WHAT YOU SHOULD DO:
Nothing except the pictures should be left out when you reproduce the listing exactly.

LISTED ENTRIES:

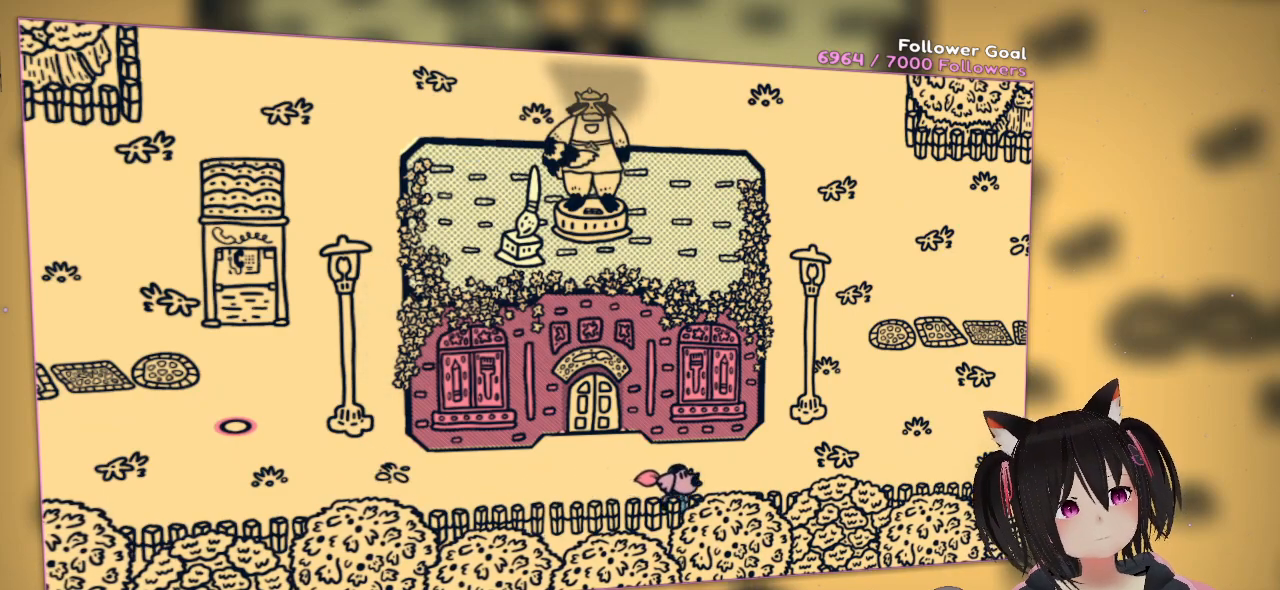
{"buttons": [], "left_stick": "up-right", "right_stick": "center", "events": [[83, "left_stick", "right"], [317, "left_stick", "down-right"], [483, "left_stick", "up-right"]]}
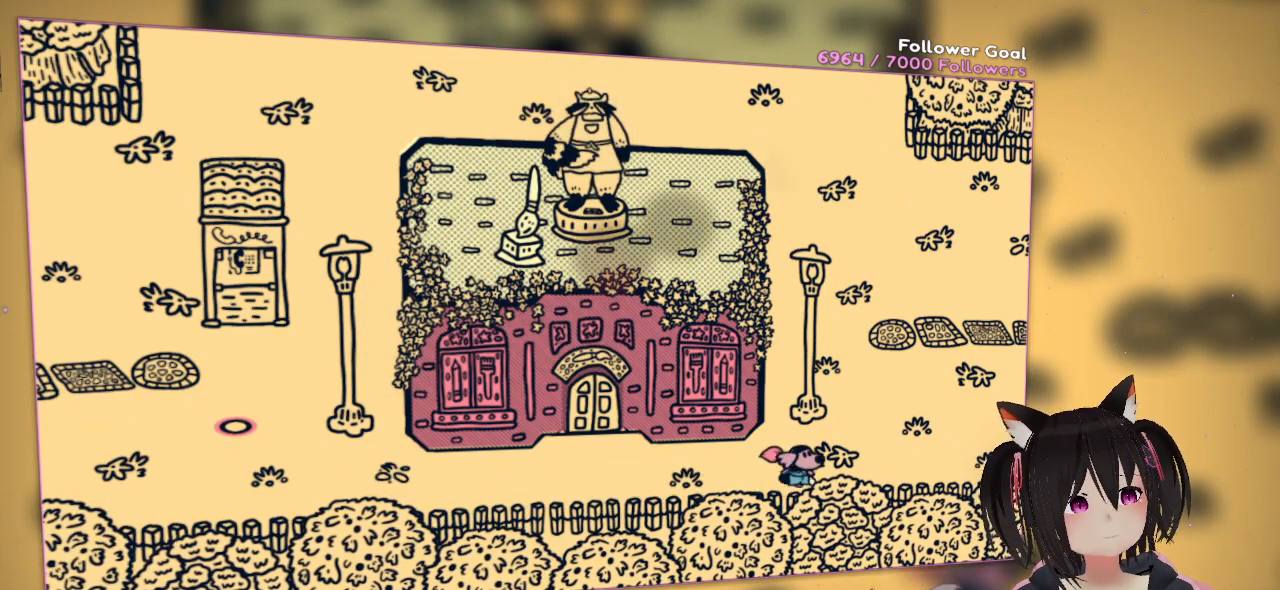
{"buttons": [], "left_stick": "up-right", "right_stick": "center", "events": [[150, "left_stick", "down"], [283, "left_stick", "right"], [350, "left_stick", "up-right"]]}
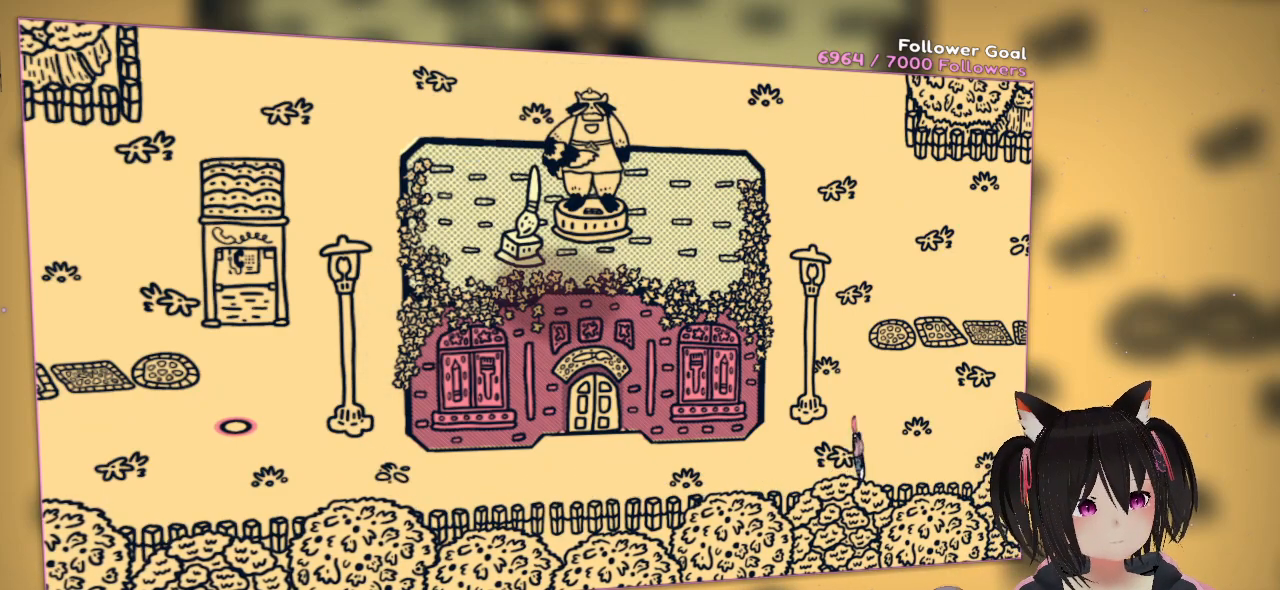
{"buttons": [], "left_stick": "right", "right_stick": "center", "events": [[17, "left_stick", "center"], [100, "left_stick", "up-right"], [333, "left_stick", "right"]]}
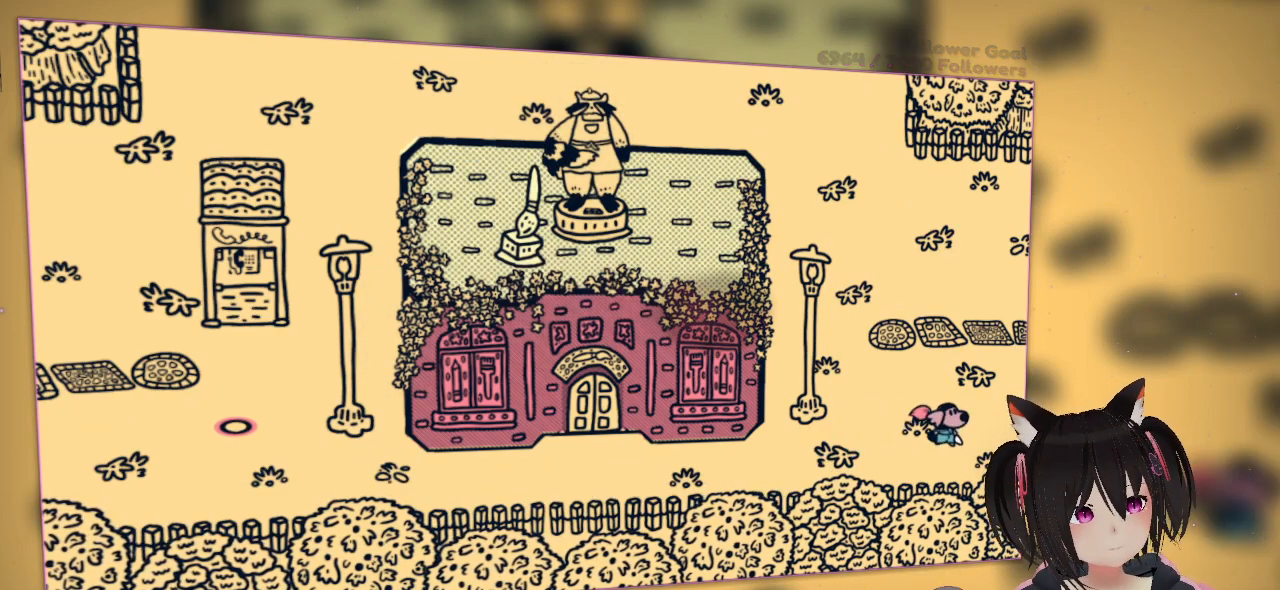
{"buttons": [], "left_stick": "center", "right_stick": "center", "events": [[33, "left_stick", "up-right"], [450, "left_stick", "center"]]}
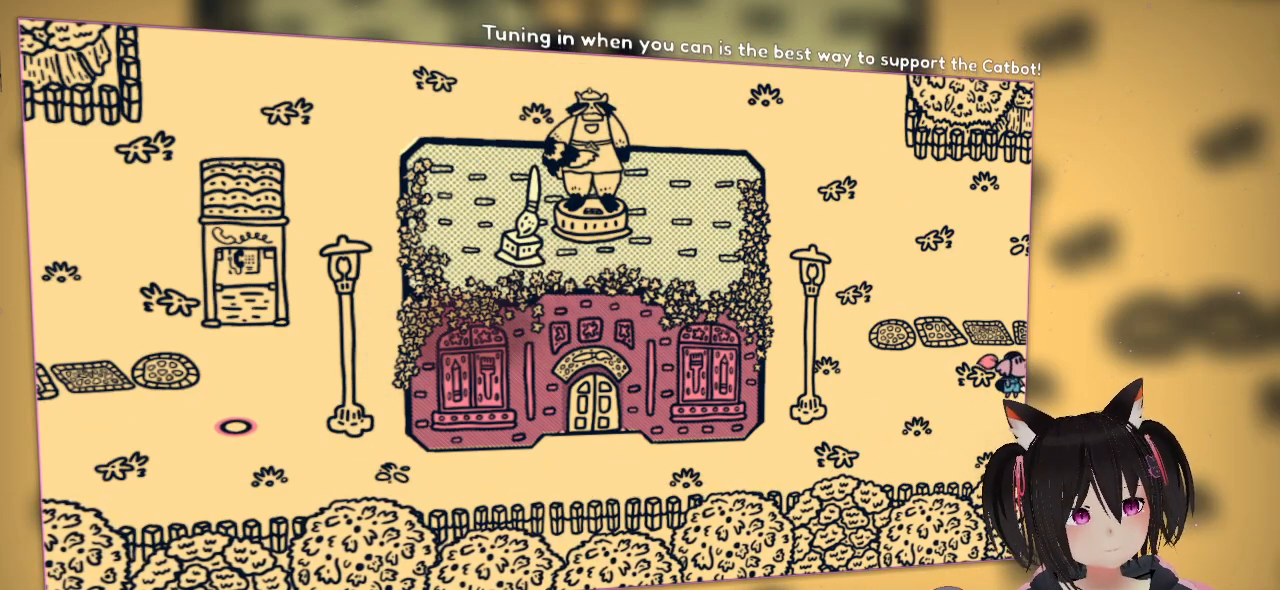
{"buttons": [], "left_stick": "center", "right_stick": "center", "events": []}
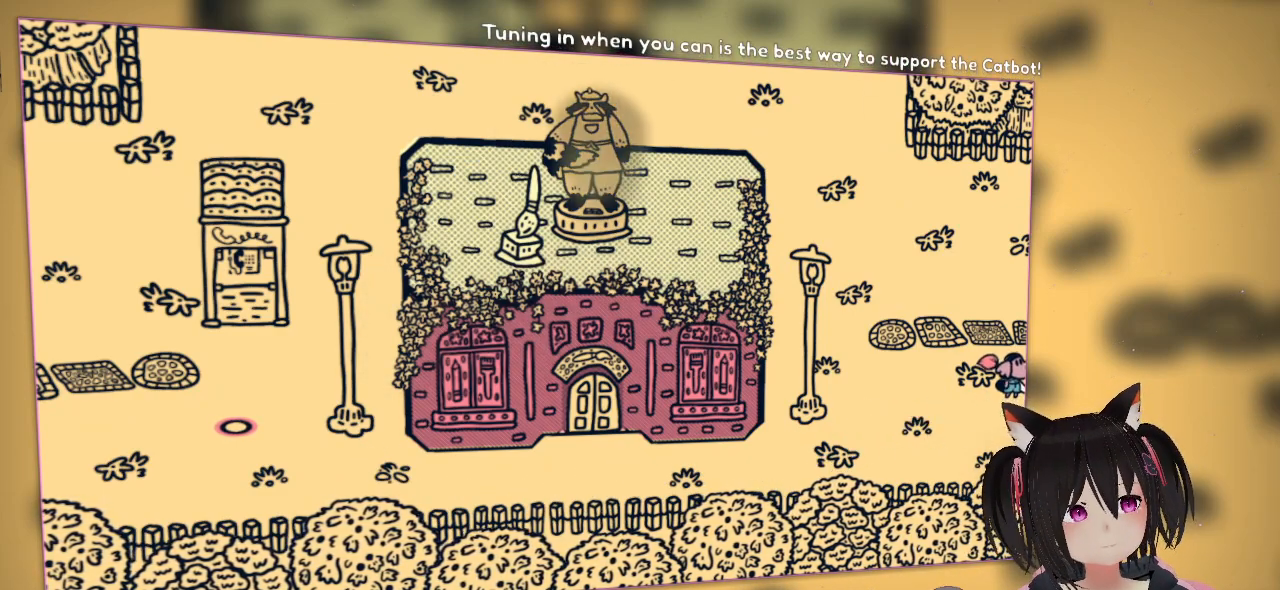
{"buttons": [], "left_stick": "center", "right_stick": "center", "events": []}
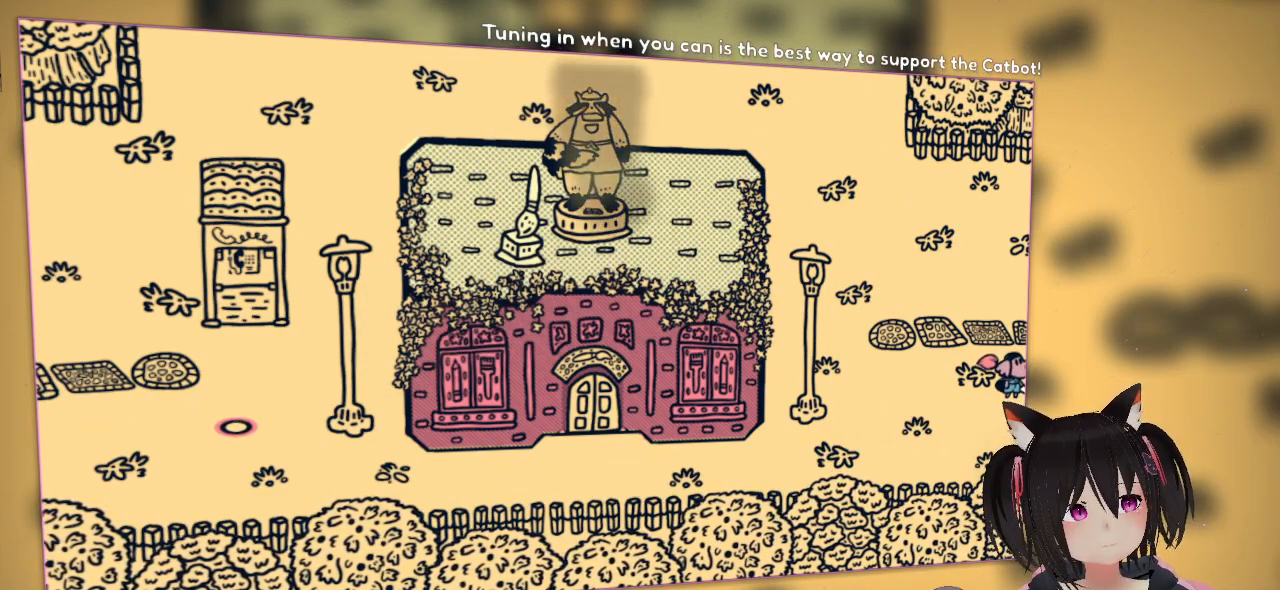
{"buttons": [], "left_stick": "center", "right_stick": "center", "events": []}
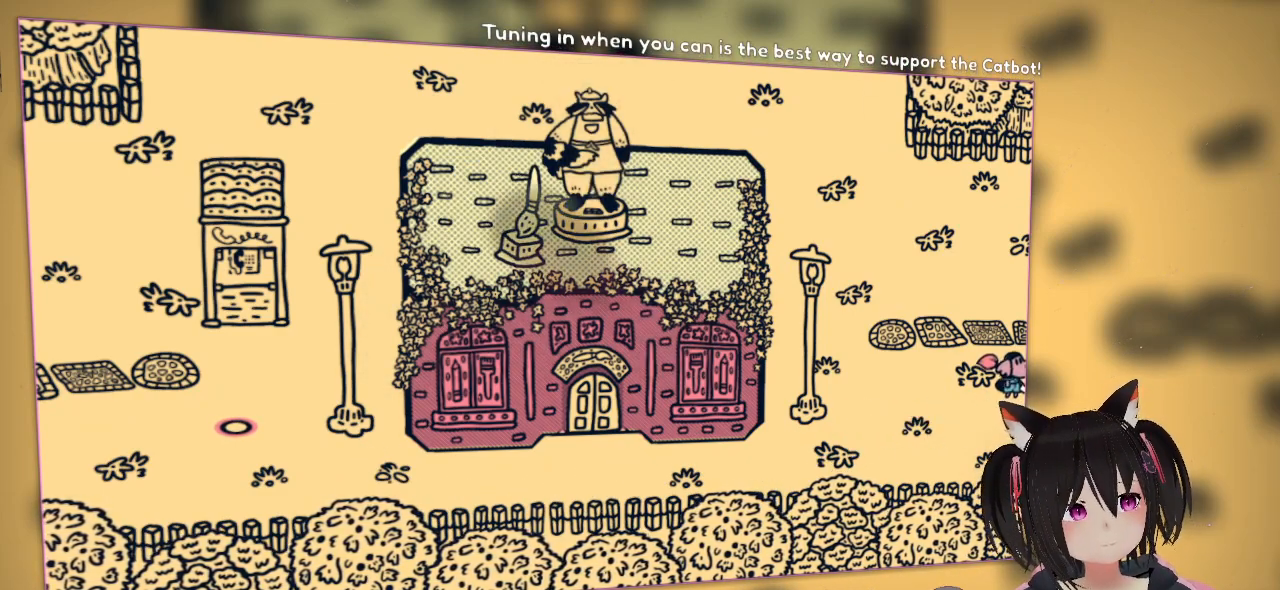
{"buttons": [], "left_stick": "center", "right_stick": "center", "events": []}
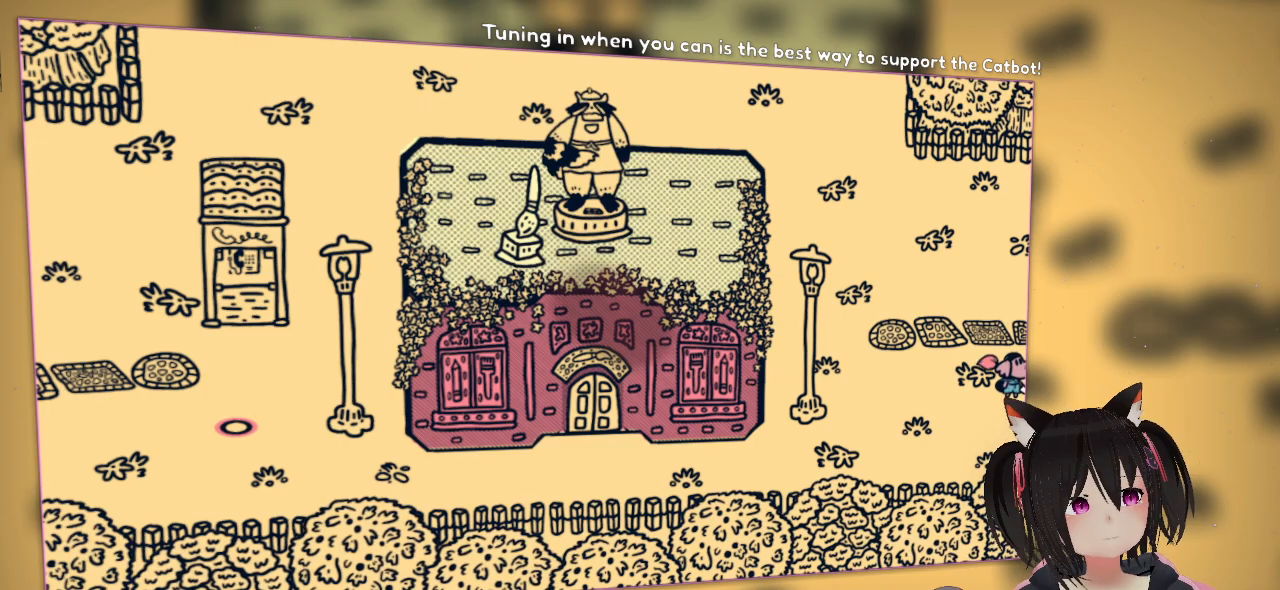
{"buttons": [], "left_stick": "center", "right_stick": "center", "events": []}
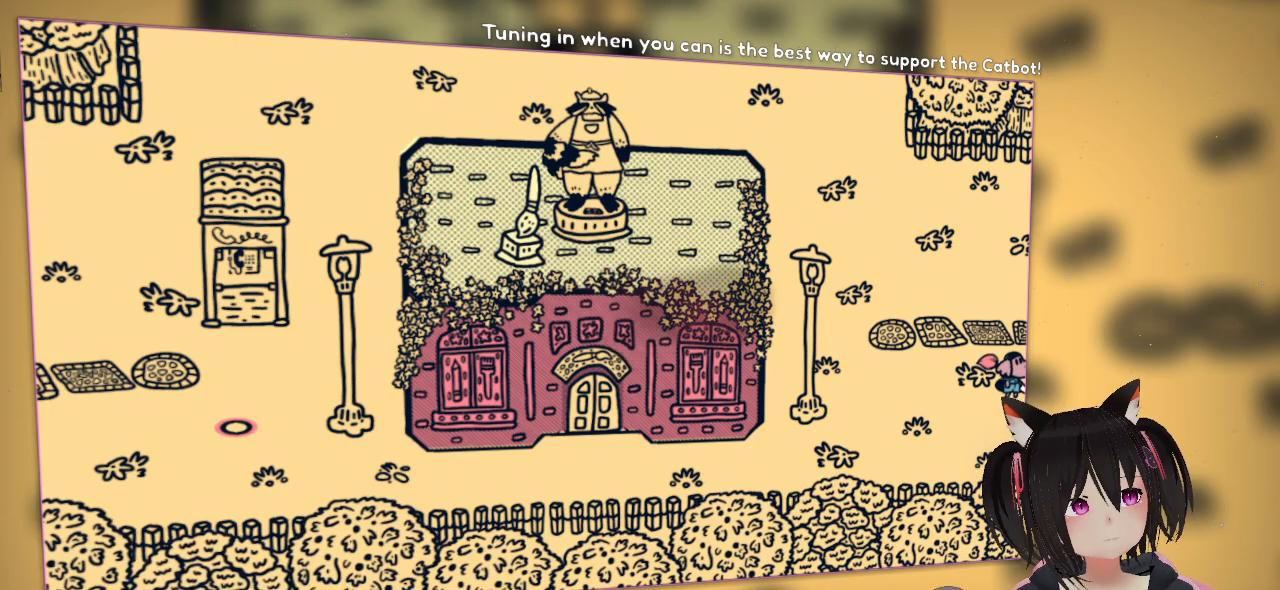
{"buttons": [], "left_stick": "center", "right_stick": "center", "events": [[100, "left_stick", "right"], [433, "left_stick", "center"]]}
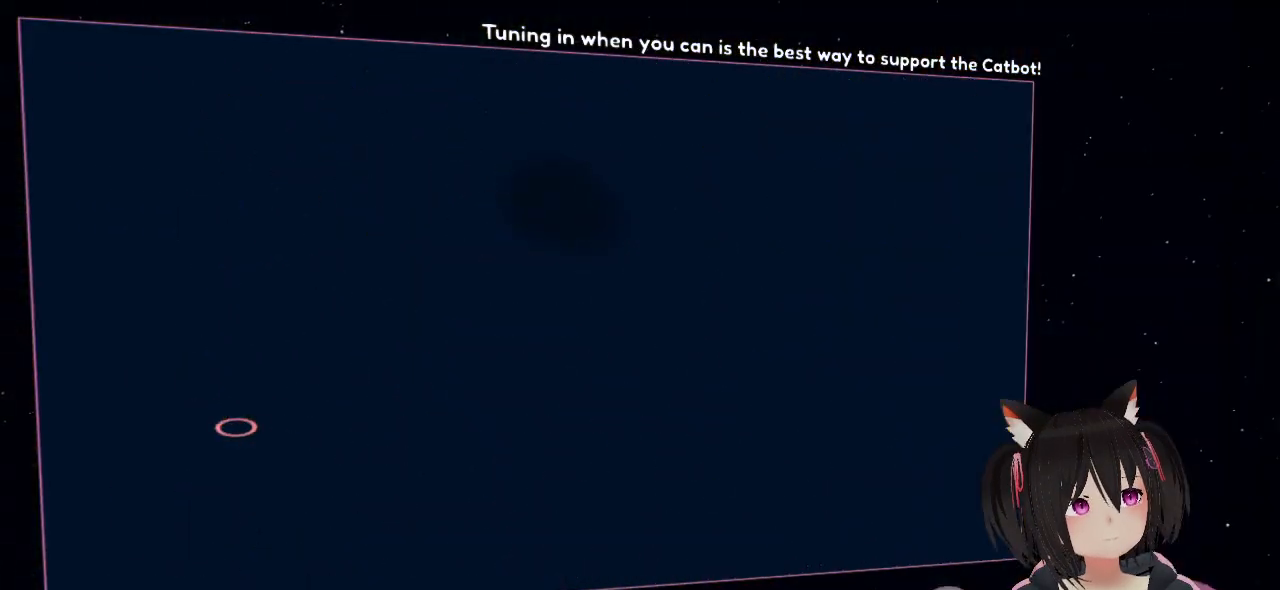
{"buttons": [], "left_stick": "center", "right_stick": "center", "events": []}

RESPONSE:
{"buttons": [], "left_stick": "up-right", "right_stick": "center", "events": [[83, "left_stick", "right"], [317, "left_stick", "down-right"], [483, "left_stick", "up-right"]]}
{"buttons": [], "left_stick": "up-right", "right_stick": "center", "events": [[150, "left_stick", "down"], [283, "left_stick", "right"], [350, "left_stick", "up-right"]]}
{"buttons": [], "left_stick": "right", "right_stick": "center", "events": [[17, "left_stick", "center"], [100, "left_stick", "up-right"], [333, "left_stick", "right"]]}
{"buttons": [], "left_stick": "center", "right_stick": "center", "events": [[33, "left_stick", "up-right"], [450, "left_stick", "center"]]}
{"buttons": [], "left_stick": "center", "right_stick": "center", "events": []}
{"buttons": [], "left_stick": "center", "right_stick": "center", "events": []}
{"buttons": [], "left_stick": "center", "right_stick": "center", "events": []}
{"buttons": [], "left_stick": "center", "right_stick": "center", "events": []}
{"buttons": [], "left_stick": "center", "right_stick": "center", "events": []}
{"buttons": [], "left_stick": "center", "right_stick": "center", "events": [[100, "left_stick", "right"], [433, "left_stick", "center"]]}
{"buttons": [], "left_stick": "center", "right_stick": "center", "events": []}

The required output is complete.